Image: Department of Health, Education, and Welfare. Public Health Service. Health Services and Mental Health Administration. Center for Disease Control. Venereal Disease Branch (1970 – 1973). [Public domain], via Wikimedia Commons
In what must surely rank as one of the most criminally hypocritical medical acts imaginable, even after the late 1940s when Nazi doctors and managers of the German IG Farben Cartel had been imprisoned – and some put to death – by the Allies for carrying out forced medical experiments and other crimes against humanity, the Tuskegee study was continued for a further quarter of a century. By May 1997 when President Bill Clinton finally apologized for what had taken place, only seven surviving patients were left alive to witness it.

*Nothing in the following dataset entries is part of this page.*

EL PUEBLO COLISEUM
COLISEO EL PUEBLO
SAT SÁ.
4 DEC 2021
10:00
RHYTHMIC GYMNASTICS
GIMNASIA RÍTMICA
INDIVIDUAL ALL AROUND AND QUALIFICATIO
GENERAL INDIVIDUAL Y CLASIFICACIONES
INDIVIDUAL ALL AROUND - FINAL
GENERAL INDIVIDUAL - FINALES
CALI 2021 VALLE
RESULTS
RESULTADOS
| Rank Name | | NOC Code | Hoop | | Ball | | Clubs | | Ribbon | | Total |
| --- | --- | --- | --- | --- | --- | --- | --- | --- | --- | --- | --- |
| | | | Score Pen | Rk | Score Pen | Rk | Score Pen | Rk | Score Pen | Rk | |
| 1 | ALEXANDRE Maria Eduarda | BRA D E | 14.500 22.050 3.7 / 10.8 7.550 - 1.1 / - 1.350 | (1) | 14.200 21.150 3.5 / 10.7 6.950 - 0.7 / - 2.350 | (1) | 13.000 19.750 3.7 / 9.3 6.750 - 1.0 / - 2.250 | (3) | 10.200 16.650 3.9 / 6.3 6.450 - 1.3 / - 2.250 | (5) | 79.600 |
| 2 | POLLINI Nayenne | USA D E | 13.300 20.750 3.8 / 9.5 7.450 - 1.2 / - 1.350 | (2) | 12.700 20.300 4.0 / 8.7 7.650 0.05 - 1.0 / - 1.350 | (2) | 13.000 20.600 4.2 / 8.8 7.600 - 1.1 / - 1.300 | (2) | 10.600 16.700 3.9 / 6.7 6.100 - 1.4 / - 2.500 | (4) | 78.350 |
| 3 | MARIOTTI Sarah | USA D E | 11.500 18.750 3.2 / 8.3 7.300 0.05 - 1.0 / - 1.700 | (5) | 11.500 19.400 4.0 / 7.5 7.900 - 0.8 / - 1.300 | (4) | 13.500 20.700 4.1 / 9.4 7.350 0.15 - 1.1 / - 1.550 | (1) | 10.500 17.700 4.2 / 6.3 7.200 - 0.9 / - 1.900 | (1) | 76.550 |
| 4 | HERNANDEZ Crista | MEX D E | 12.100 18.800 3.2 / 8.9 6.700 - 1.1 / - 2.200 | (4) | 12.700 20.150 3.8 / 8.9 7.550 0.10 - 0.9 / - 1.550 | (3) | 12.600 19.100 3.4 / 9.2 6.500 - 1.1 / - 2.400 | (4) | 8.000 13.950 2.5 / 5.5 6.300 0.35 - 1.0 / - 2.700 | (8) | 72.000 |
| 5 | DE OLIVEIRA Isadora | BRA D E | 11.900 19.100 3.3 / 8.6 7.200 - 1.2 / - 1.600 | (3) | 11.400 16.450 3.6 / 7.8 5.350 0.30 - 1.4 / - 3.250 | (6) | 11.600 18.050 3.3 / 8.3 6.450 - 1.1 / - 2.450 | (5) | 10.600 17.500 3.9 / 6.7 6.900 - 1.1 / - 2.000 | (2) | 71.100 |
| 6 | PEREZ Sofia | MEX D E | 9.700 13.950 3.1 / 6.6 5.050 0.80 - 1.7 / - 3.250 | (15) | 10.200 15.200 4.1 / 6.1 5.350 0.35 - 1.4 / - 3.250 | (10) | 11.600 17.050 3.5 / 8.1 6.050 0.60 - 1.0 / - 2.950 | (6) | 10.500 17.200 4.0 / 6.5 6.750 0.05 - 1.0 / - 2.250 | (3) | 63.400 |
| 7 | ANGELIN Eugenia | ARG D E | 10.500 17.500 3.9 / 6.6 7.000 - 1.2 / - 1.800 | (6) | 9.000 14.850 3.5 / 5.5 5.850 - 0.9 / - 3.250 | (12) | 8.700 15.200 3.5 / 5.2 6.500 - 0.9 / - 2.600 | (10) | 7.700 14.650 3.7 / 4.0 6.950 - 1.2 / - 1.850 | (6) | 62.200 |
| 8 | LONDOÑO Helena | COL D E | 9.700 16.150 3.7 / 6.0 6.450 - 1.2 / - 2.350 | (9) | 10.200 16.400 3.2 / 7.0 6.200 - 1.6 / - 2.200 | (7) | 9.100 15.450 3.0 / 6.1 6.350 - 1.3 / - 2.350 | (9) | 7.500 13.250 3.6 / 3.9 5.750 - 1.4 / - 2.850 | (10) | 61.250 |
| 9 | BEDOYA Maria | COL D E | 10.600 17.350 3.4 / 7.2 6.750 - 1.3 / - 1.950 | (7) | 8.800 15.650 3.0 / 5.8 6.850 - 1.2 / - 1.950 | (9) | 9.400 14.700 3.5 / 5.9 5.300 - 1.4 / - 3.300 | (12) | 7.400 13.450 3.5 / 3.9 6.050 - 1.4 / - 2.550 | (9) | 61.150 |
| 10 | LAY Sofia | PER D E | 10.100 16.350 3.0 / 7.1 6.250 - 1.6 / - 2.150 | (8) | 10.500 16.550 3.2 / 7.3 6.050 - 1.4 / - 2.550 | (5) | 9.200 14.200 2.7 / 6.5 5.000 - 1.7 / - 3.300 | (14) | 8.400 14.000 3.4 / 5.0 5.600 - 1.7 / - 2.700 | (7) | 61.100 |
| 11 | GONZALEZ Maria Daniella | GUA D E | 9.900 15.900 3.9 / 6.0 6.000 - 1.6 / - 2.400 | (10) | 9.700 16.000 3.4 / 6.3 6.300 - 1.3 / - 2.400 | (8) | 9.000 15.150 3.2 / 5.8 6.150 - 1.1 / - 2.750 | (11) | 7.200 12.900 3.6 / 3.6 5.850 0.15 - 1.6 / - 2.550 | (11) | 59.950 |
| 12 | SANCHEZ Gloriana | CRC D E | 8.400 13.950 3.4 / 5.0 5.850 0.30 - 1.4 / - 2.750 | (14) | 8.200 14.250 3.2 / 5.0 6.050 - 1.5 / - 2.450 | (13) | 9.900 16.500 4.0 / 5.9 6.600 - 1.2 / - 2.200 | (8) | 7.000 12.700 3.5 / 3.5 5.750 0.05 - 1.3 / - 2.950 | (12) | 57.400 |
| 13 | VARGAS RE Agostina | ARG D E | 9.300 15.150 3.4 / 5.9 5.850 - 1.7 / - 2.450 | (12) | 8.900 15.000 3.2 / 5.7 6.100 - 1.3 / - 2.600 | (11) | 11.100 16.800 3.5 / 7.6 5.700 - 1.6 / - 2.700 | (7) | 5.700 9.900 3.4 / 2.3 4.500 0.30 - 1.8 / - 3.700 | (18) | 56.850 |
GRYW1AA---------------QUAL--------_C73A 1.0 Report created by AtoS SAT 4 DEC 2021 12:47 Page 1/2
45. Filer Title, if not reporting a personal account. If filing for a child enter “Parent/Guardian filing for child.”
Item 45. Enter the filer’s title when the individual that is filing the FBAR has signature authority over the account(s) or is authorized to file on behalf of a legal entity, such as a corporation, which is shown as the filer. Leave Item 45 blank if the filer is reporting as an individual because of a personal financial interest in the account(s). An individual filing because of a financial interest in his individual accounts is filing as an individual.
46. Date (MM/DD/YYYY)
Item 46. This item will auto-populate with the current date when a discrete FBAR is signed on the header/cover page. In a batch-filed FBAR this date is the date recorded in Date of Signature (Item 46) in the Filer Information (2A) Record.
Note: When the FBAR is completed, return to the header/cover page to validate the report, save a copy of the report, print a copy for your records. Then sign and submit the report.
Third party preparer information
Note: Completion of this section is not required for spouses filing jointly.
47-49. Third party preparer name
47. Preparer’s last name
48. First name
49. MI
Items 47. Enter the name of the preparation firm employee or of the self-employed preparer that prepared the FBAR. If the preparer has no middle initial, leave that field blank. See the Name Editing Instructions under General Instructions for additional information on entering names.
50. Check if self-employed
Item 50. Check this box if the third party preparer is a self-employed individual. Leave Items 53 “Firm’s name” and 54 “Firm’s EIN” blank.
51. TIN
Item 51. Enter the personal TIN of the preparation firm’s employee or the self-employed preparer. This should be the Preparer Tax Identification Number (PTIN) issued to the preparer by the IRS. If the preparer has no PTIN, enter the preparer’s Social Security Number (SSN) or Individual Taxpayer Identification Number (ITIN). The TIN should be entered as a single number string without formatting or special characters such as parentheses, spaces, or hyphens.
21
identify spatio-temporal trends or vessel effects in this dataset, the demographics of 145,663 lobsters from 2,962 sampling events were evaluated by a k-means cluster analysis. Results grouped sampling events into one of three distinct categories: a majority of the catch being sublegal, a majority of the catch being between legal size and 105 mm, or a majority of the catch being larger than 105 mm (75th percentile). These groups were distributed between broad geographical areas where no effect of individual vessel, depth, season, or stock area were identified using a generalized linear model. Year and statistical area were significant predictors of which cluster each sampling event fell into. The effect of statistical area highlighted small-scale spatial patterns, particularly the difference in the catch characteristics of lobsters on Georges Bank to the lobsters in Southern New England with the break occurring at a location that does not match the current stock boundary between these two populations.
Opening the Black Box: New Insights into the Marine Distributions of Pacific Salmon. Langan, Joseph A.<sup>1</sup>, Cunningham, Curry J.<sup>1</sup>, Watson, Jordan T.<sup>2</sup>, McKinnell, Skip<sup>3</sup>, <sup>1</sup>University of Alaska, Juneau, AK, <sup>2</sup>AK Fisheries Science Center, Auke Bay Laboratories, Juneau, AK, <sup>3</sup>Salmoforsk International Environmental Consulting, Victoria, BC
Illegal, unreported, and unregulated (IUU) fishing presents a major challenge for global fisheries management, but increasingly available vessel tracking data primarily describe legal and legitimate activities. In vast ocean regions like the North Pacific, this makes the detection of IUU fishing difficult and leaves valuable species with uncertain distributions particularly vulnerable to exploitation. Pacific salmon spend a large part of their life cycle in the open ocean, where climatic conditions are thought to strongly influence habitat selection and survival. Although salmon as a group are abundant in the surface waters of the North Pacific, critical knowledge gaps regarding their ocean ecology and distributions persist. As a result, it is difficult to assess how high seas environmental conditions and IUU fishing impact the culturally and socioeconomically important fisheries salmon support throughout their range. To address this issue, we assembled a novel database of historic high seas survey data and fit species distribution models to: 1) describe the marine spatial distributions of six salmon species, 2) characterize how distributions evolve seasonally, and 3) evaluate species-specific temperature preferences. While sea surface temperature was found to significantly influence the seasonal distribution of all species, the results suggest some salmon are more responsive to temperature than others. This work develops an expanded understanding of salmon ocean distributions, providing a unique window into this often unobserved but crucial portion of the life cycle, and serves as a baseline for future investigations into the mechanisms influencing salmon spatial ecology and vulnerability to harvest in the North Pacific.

For the sheer inhumanity and cruelty of its actions, a case that rivals even the Tuskegee one occurred between 1946 and 1948 when American public health doctors deliberately infected around 700 Guatemalans with venereal diseases for the supposed purpose of testing the effectiveness of penicillin. An especially dark chapter in the history of medicine, the victims of these shocking experiments included prison inmates, mental patients, and soldiers. Once again, therefore, at precisely the same time as the United States government was engaged in prosecuting Nazi doctors for crimes against humanity, it was simultaneously supporting human experimentation that was no less criminal in its actions.
While it would be preferable if we could conclude that the almost century-long criminal history of forced medical treatment and deadly experiments with toxic chemicals is a thing of the past, unfortunately we are still some way from being able to say this. With state-sponsored child abuse continuing to force chemotherapy on innocent children suffering from cancer; pharma industry experiments resulting in brain damage and death; and poor people in developing countries being ‘duped’ into taking part in drug trials without realizing it; there remains much to be concerned about. But so long as there are enough of us who are committed to sharing the truth as widely as possible, a better world will surely eventually emerge.